*Document extract*.
:::
He thought for a long time before replying, “I don’t see why it would. I am glad you made the decision, but
honestly, if I were going to ever join a church it would have to be for some
other reason, something spiritual.” This
statement is revealing. It explains why
despite all the predictions that the Episcopal Church was opening our doors to
thousands of new people who would embrace a church that had taken such a
prophetic stand, we then lost 1/3 of our membership in just ten years.
Let me
put this as strait forward as I can. The
Episcopal Church may have done the right thing and something that many secular
people can agree we should have done.
But in trying to make the case for full inclusion, we have not made the
case for the Church! Those who believe
in marriage equality do not see the Church’s actions as prophetic. And they do not need the Church’s advocacy to
have it happen. The secularization and
diversity of society is making this happen.
It is not God’s voice or justice that is wining; it is secularism that
is speaking. The Episcopal Church with
its strong connections to education and the arts has accommodated to it. Meanwhile, we have not been the spokespersons
for the vast majority of the oppressed in our world whether it is sex slaves in
Asia, women in Islamic society, undocumented workers in North America, or the
victims of child pornography which is the largest form of commerce on the
Internet!
:::
*Data excerpts*.

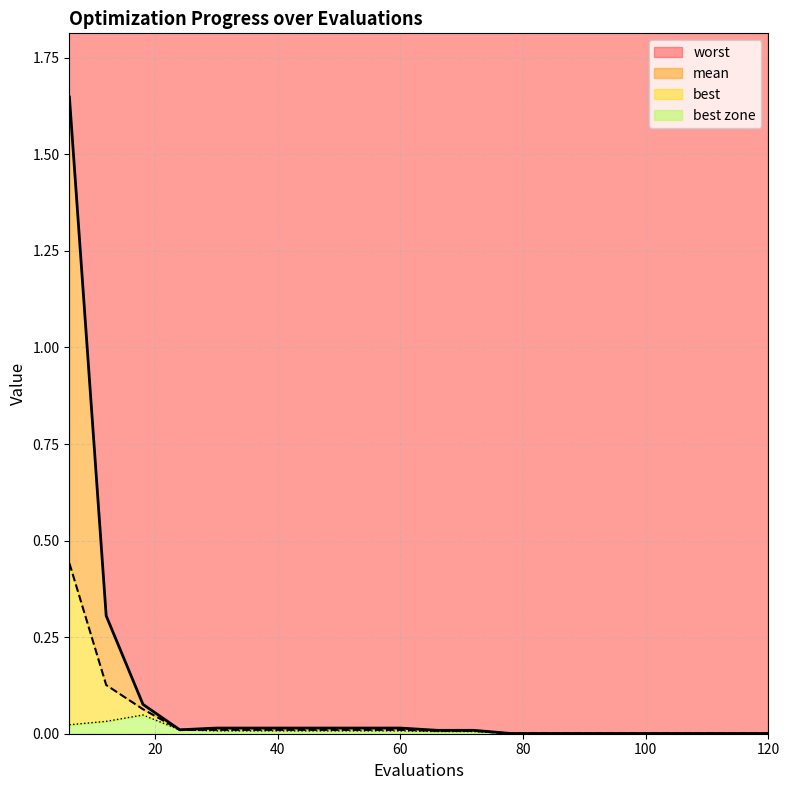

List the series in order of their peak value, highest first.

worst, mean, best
:::
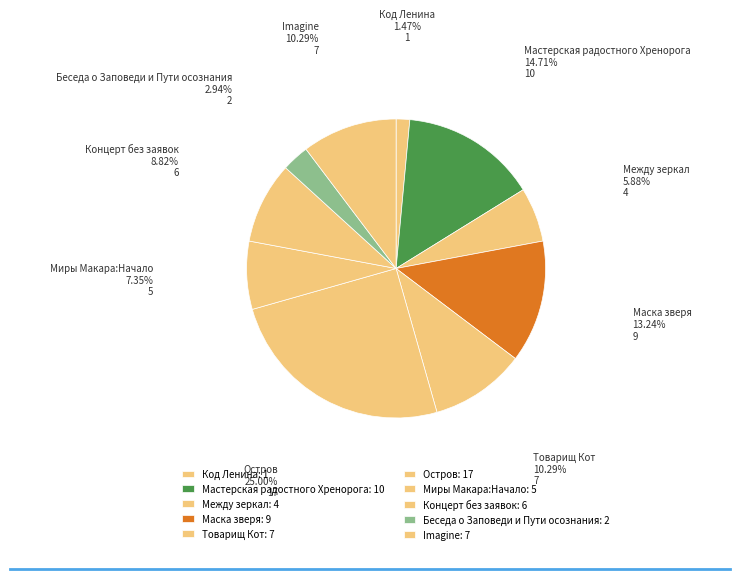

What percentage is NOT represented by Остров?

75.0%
:::
*Exercise requirements*.
a – Answer these questions from the passage on the Episcopal Church:
(i) What share of its membership did the Episcopal Church lose, and over how many years?
(ii) What does the passage say is making marriage equality happen?
(iii) With what two fields does the passage say the Episcopal Church has strong connections?
b – Decide whether each statement agrees with the passage on the Episcopal Church. Answer yes or no, and quote the words that decide it.
(i) The man who replied said he would only join a church for a spiritual reason.
(ii) The passage says people who believe in marriage equality see the Church's actions as prophetic.
(iii) Undocumented workers in Europe are named among the oppressed.

*Results of the tasks*.
a –
(i) One third of its membership, in ten years.
(ii) The secularization and diversity of society.
(iii) Education and the arts.

b –
(i) Yes: "if I were going to ever join a church it would have to be for some other reason, something spiritual."
(ii) No: "Those who believe in marriage equality do not see the Church’s actions as prophetic."
(iii) No: "undocumented workers in North America"